[Collection entries]
Start of Block
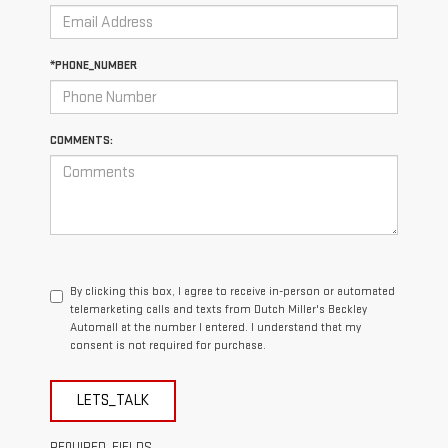
*PHONE_NUMBER
COMMENTS:
By clicking this box, I agree to receive in-person or automated
telemarketing calls and texts from Dutch Miller's Beckley
Automall at the number I entered. I understand that my
consent is not required for purchase.
LETS_TALK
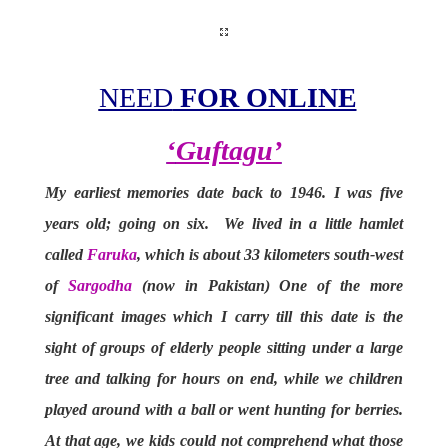
NEED
FOR ONLINE
‘
Guftagu’
My earliest memories date back to 1946. I was five
years old; going on six. We lived in a little hamlet
called
Faruka
, which is about 33 kilometers south-west
of
Sargodha
(now in Pakistan) One of the more
significant images which I carry till this date is the
sight of groups of elderly people sitting under a large
tree and talking for hours on end, while we children
played around with a ball or went hunting for berries.
At that age, we kids could not comprehend what those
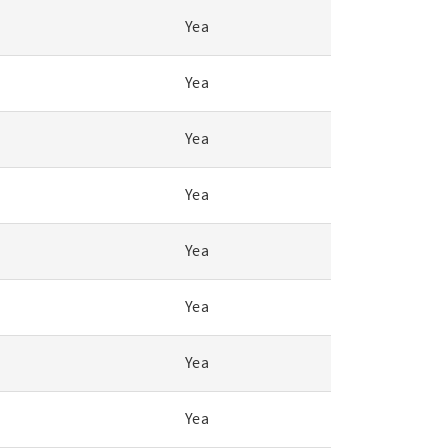
Yea
Yea
Yea
Yea
Yea
Yea
Yea
Yea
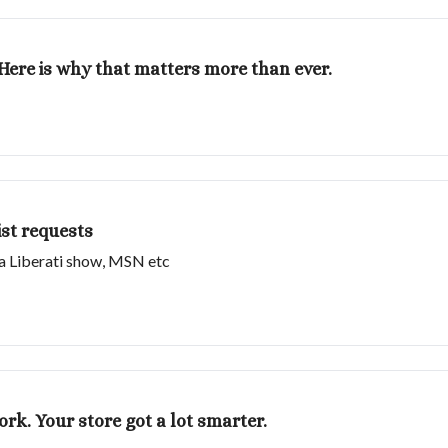
. Here is why that matters more than ever.
st requests
ia Liberati show, MSN etc
ork. Your store got a lot smarter.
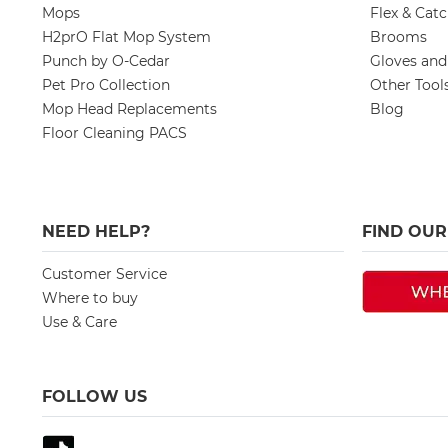
Mops
Flex & Cat
H2prO Flat Mop System
Brooms
Punch by O-Cedar
Gloves an
Pet Pro Collection
Other Tool
Mop Head Replacements
Blog
Floor Cleaning PACS
NEED HELP?
FIND OU
Customer Service
Where to buy
Use & Care
FOLLOW US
End of Block
Every line above should be retyped exactly; the pictures do not belong in the copy.

*PHONE_NUMBER
COMMENTS:
By clicking this box, I agree to receive in-person or automated
telemarketing calls and texts from Dutch Miller's Beckley
Automall at the number I entered. I understand that my
consent is not required for purchase.
LETS_TALK
NEED
FOR ONLINE
‘
Guftagu’
My earliest memories date back to 1946. I was five
years old; going on six. We lived in a little hamlet
called
Faruka
, which is about 33 kilometers south-west
of
Sargodha
(now in Pakistan) One of the more
significant images which I carry till this date is the
sight of groups of elderly people sitting under a large
tree and talking for hours on end, while we children
played around with a ball or went hunting for berries.
At that age, we kids could not comprehend what those
Yea
Yea
Yea
Yea
Yea
Yea
Yea
Yea
. Here is why that matters more than ever.
st requests
ia Liberati show, MSN etc
ork. Your store got a lot smarter.
Mops
Flex & Cat
H2prO Flat Mop System
Brooms
Punch by O-Cedar
Gloves an
Pet Pro Collection
Other Tool
Mop Head Replacements
Blog
Floor Cleaning PACS
NEED HELP?
FIND OU
Customer Service
Where to buy
Use & Care
FOLLOW US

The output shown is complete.